• Editor’s note: This is the sixth in a series of profiles on those running for Kauai County Council. Fourteen candidates are running for seven two-year seats.
The next time you see Billy De Costa, shake his hand. He considers a firm handshake akin to his word; it’s a promise, something honed through reputation and honored through hard work.
People like him are a rarity, usually found in some dusty corner of Americana, born, bred and raised on stewardship of the land. A Kauai cowboy, or as he self-proclaims, Davy Crockett, you won’t find the 53-year-old rancher, fourth-generation boar hunter, and County Council candidate wearing a coon-skin hat.
In fact, most days, you can find him in Kokee, educating fourth- and fifth-graders about environmentalism on two-night and three-day camping trips, complete with Spiderman pajamas.
“Something about pajamas, roasting marshmallows and outdoor fire, just brings people together,” he said.
“State environmental educator” is the most recent chapter in the Pakala-raised teacher’s career. After attending Taft Junior College and Humboldt State University to double major in business management and elementary education, he came back to Kauai to work as an accountant, longshoreman and then, 18 years ago, a teacher.
He and his wife, a registered nurse at Wilcox, with their three sons settled down in Omao, where they have 10 acres of ranchland. As someone with a bootstrap, grassroots background, De Costa has always gravitated toward opportunities for leadership roles and is seeking office a third time to bring cohesiveness to the council.
“I feel that I can assist the county to make good decisions that will help our youth to have a future on Kauai,” he said. “Our traditions and culture are evaporating and we’re becoming a playground for the very wealthy. I believe I have what it takes to bring people together and work cohesively to get things done.”

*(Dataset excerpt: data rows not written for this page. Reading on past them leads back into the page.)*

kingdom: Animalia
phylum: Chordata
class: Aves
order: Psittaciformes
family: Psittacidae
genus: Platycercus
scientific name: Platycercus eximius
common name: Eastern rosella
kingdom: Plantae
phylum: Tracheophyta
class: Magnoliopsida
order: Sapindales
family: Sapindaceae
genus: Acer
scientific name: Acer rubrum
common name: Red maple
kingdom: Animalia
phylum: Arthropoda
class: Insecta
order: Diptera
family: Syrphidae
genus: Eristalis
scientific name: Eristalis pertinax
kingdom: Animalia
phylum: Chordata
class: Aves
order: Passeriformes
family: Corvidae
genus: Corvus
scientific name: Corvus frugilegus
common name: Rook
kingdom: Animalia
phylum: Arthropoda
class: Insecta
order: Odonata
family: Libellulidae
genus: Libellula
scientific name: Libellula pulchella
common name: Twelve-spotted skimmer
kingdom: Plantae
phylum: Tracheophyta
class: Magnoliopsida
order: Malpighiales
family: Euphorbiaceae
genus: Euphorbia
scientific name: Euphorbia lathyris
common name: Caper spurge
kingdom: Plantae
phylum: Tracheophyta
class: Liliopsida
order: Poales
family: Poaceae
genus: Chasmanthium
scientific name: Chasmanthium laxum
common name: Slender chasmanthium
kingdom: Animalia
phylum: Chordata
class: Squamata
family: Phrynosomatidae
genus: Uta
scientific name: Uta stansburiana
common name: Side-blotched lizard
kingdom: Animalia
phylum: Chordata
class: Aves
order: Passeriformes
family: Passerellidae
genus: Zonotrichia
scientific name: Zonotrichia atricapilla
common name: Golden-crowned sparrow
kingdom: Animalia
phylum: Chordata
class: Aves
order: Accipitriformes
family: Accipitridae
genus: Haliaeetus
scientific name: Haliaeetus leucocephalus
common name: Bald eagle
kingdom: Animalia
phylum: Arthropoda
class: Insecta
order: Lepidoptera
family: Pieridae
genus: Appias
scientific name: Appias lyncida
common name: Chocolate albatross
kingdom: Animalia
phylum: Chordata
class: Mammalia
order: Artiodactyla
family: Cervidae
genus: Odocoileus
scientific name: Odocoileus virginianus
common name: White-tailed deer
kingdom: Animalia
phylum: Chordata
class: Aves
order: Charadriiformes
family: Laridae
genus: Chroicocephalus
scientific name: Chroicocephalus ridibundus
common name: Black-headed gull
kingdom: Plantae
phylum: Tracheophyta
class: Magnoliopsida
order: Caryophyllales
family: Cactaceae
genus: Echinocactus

In order to balance traditional practice with modern industry, he argues that we have to live on that fine line. De Costa would like to see a shift in industries to highlight the everyday life and history of Kauai.
In particular, he is interested in agritourism, which brings visitors to an agricultural operation or activity on a farm or ranch, such as the one he is developing outside of Kalaheo.
“I’m personally working on a project right now to create an agriculture school and park where local kids can come from the school system and learn how to farm,” he said. “The tourists can come and learn how to farm from our local kids and see us living. Respect for the island will grow.”
He has a similar hope for the perennial issue surrounding sugar mills on the Westside. As historical sites, many in the community would like to see the buildings preserved. De Costa envisions a mini-scale mill demonstrating how to make sugar and a coffee shop. Visitors can tour the mill and taste the sugar, buy Kauai-made products to take home with them, and generate revenue for the community.
This out-of-the-box thinking is just one example of how De Costa hopes to address Kauai’s key issues. He sees opportunities to tackle heavy traffic with alternative routes, more tourist buses, and even a passenger ferry from Lihue to Port Allen.
On the topic of truly affordable housing, municipalities have a chance to be more self-sustainable through efficiently increasing urban density or communally farming acres of land on the back of single-wall, plantation-style houses and being small-scale food producers.
“I don’t see $400,000-500,000 as being affordable. You become rent- or mortgage-poor and stress really rolls in,” he says. “We have a big market for local foods — a million people on Oahu. We just have to find a more feasible way to farm and get the food (there).”
De Costa is a practical environmentalist. He believes the Earth is to be loved, cared for, and utilized. He is both a proponent of alternative energy sources and bringing back evening football games.
“I think thinking out of the box and having practical people who can make practical decisions is where I’m at,” he said. “Building a relationship with the six other councilmembers will be the key. Maybe they have to come with me to Kokee Discovery Center for two nights and three days and roast some marshmallows, and bond, and get real with each other.”
Cat Frazier is a Kekaha resident who writes periodically for The Garden Island.